Os vereadores de Porto Alegre aprovaram nesta quarta-feira, 17, o projeto substitutivo que define normas e procedimentos para o gerenciamento, a destinação e a reciclagem de lixo eletrônico no município. A proposta, de autoria do vereador Toni Proença (PPL), prevê que tanto consumidores, lojistas, fabricantes e o Departamento Municipal de Limpeza Urbana (DMLU) têm responsabilidades sobre a destinação do lixo eletrônico.

Dessa forma, após a utilização do produto, o consumidor deverá disponibilizar os resíduos sólidos para coleta, levando-os até local de recolhimento adequado. O DMLU será responsável por articular com os fabricantes, importadores, revendedores e cooperativas ou organizações não governamentais especializadas a implementação da estrutura necessária à garantia do fluxo de retorno dos resíduos oriundos dos serviços de limpeza urbana. Já revendedores, comerciantes e distribuidores de produtos deverão receber, acondicionar e armazenar temporariamente e de forma segura o lixo eletrônico. Além disso, deverão colocar à disposição do público recipientes de coleta seletiva. Aos fabricantes e importadores, caberá promover a destinação final ambientalmente adequada dos resíduos sólidos, priorizando sua reciclagem na forma de matérias-primas ou novos produtos.
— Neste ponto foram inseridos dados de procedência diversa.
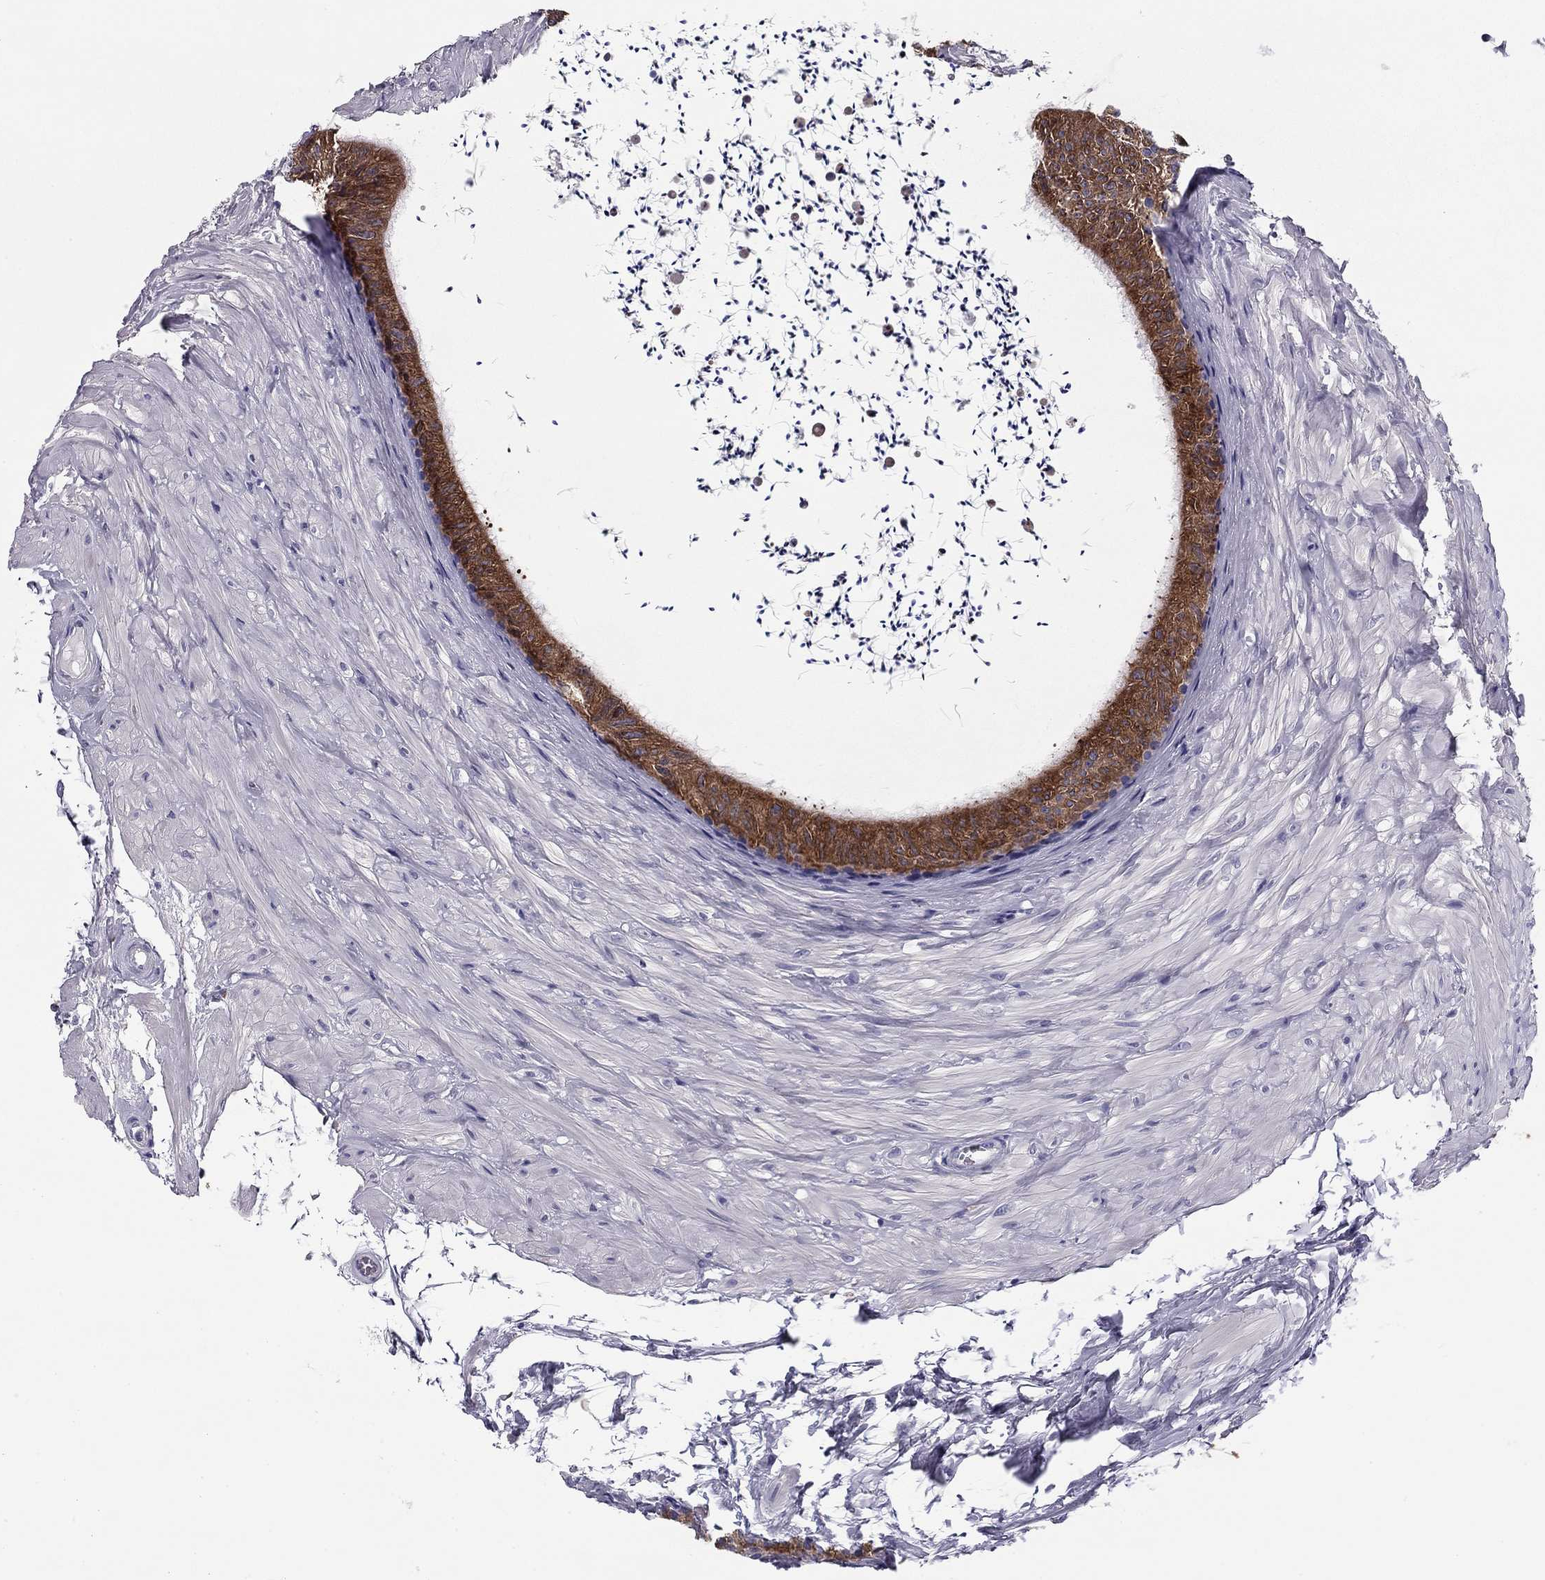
{"staining": {"intensity": "strong", "quantity": "25%-75%", "location": "cytoplasmic/membranous"}, "tissue": "epididymis", "cell_type": "Glandular cells", "image_type": "normal", "snomed": [{"axis": "morphology", "description": "Normal tissue, NOS"}, {"axis": "topography", "description": "Epididymis"}], "caption": "IHC of unremarkable human epididymis exhibits high levels of strong cytoplasmic/membranous positivity in about 25%-75% of glandular cells. Using DAB (3,3'-diaminobenzidine) (brown) and hematoxylin (blue) stains, captured at high magnification using brightfield microscopy.", "gene": "TMED3", "patient": {"sex": "male", "age": 32}}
O projeto também determina que as empresas produtoras e importadoras estabeleçam, no prazo de um ano após a publicação da lei, projeto de logística reversa, coleta e destinação final ambientalmente adequada ou mecanismo de custeio para esse fim. Conforme o vereador Toni Proença, logística reversa é o processo de recolhimento, pós-consumo, dos produtos eletroeletrônicos caracterizados como lixo eletrônico, desde seu consumidor final até a destinação final ambientalmente adequada.

São considerados lixo eletrônico os seguintes itens: componentes e periféricos de computadores, inclusive monitores, impressoras e televisores; lâmpadas fluorescentes, de mercúrio e de sódio; componentes de equipamentos eletroeletrônicos e de uso pessoal que contenham metais pesados ou outras substâncias tóxicas; pilhas e baterias geradoras de energia; aparelhos eletrodomésticos e similares; frascos aerossóis; e outros produtos que contenham mercúrio.